The pressure today comes not so much from the national Affordable Care Act now starting to trickle into practice as from the expanded eligibility for Medicaid that the Maryland General Assembly approved in 2007. That vote increased Medicaid entry by raising the traditional cutoff of 40 percent of the federal poverty level to 116 percent. “The result,” Neall explains, “is that since 2008, we’ve been accepting large numbers of new members from across the state and we’re doing this during a period of fiscal austerity.”
Practically, that’s translated to 60,000 new Priority Partners members in the last 18 months. Because of the new guidelines, most are the adult working poor. “Many haven’t seen a doctor in years,” Neall says, “and they come with pent-up needs,” including chronic problems like high blood pressure, diabetes and dental disease. And there’s a financial jar: With the swell in 2009, Priority Partners had to absorb $20 million in unprecedented losses to maintain care. Half of that loss was as revenue taken back by a financially strapped state.
“It’s hard to get your head around,” Fretwell says. “We hold weekly meetings to see how the membership is going, discuss the state of medical costs and debate if what we’re seeing is a blip or a trend.”
But because Priority Partners is already responding to present statewide changes, Neall says, “we may have taken our medicine early,” before that part of the new federal law—which bumps eligibility to 133 percent of the federal poverty level—takes effect. And the program may be well-placed to roll with the times because of where it stands and what it’s willing to try.
“In the last few years, Priority Partners has functioned very, very well,” he explains. “We pay our bills faster; we pay more accurately; our quality scores are good; we don’t nickel-and-dime providers with irrelevant red tape. We also have a very strong provider network and have worked hard to expand it.”

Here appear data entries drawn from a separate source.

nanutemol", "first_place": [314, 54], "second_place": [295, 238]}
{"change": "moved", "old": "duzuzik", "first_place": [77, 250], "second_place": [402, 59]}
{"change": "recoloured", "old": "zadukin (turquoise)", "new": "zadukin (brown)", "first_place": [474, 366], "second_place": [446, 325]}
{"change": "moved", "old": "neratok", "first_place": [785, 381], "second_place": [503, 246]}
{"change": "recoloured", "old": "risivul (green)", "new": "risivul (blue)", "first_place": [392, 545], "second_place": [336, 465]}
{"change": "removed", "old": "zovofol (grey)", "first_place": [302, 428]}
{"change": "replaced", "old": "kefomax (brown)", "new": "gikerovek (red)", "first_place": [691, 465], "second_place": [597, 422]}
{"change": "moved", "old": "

“It’s fair to say that we’re nimble,” agrees Fretwell. “We’re constantly looking at practices we have in place.” A good example, she says, is Opportunity Reports (OR), a new program now in pilot-testing. “OR pulls data from our claims and encounters with members to let us pinpoint problem areas. Then we sit down with our providers and brainstorm ways to improve. That lets us tell a large provider, say, in Harford County: You’re doing a fabulous job with immunizations but 38 percent of your diabetic patients haven’t had an eye exam. And perhaps the provider tells us there was no one free to set up preventive appointments. We could fix that and head off serious illness and its expense.”
“In short,” says Neall, “we’re doing everything we can.”